Records provided

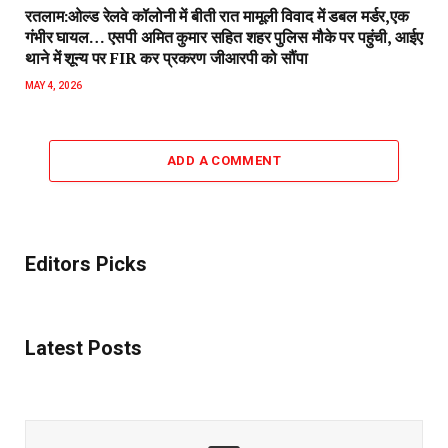
Latest Posts
Subscribe to News
Get the latest sports news from NewsSite about world, sports
and politics.
By signing up, you agree to the our terms and our
Privacy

Activity
An exact copy of the lines from the one containing "Subscribe to News" through the end of the entries is required, and nothing beyond them.

Result of this task
Subscribe to News
Get the latest sports news from NewsSite about world, sports
and politics.
By signing up, you agree to the our terms and our
Privacy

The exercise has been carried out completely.